Correctness: The reasoning how the model is constructed seems correct, but due to me not being an expert in this field, I cannot evaluate whether the Bayesian idea observer formulation is correct. I was also skeptical about the poor performance of VGG-19. The big difference between AlexNet and VGG-19 in this task suggests to me that either something is wrong about inputs to VGG-19 (e.g., maybe preprocessing step was not carried out correctly?) or there is a huge variability across tasks (e.g., if the backgrounds were not textures but landscapes), in which case more testing is needed.
Clarity: Yes, though I was struggling to understand the precise goal of the study and how different component related to each other (e.g., how fitting to the data was done – it is described but I wasn't sure I really understood it).
Relation to Prior Work: Yes.
Reproducibility: Yes
Additional Feedback: I have read the rebuttal and other reviewers comments.
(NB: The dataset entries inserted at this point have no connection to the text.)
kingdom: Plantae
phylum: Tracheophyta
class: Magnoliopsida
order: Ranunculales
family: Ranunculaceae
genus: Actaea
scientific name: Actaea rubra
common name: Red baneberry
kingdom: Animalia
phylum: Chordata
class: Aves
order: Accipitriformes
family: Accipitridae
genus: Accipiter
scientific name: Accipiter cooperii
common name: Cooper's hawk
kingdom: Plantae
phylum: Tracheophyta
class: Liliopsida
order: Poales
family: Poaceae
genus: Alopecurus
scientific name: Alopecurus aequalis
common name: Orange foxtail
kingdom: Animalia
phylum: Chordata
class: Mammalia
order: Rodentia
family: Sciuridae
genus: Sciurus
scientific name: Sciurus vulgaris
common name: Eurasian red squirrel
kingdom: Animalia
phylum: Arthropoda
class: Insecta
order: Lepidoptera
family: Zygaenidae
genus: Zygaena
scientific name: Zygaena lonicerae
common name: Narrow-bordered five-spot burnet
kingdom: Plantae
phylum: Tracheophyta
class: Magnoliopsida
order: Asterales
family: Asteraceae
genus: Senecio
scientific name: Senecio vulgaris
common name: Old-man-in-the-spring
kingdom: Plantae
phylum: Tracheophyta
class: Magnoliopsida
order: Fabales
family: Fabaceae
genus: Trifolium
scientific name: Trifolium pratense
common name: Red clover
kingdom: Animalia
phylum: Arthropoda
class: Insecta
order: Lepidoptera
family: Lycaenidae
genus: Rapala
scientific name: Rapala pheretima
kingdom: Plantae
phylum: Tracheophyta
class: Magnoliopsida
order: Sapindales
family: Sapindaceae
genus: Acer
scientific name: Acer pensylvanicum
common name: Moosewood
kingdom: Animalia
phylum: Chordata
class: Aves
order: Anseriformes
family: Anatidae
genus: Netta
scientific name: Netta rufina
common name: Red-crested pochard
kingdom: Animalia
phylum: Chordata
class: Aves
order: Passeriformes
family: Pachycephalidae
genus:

On the one hand, I realized that my point about the relevance to NeurIPS community was poorly stated and led to unnecessary discussions about subjective beliefs. So my reservations are better stated this way: I think it would be important to show that the proposed approach works on any image (that is, the model is image-computable) or that the approach is really novel. From the rebuttal, it seems that the model might be extended to be image-computable. Whether the approach is sufficiently novel, I am unsure as I'm unfamiliar with this literature. On the other hand, I'm not very convinced that this approach was not compared to other models because those "focus more on fixation location than fixation order". Maybe, but "focus" does not mean that fixation order is definitely unavailable in these models. Also, the paper itself only reports the number of fixations, not the order, as far as I can tell, so this explanation did not seem convincing. Also, my concerns about really poor VGG performance was not addressed. When I was just starting with deep nets, I remember having all sorts of weird issues due to incorrect image preprocessing and other subtle details. I am concerned that this may also be an issue here (though this is a minor point). Overall, I increased my score from 3 to 5 to give this paper a chance if other reviewers felt strongly that this work deserves to be accepted.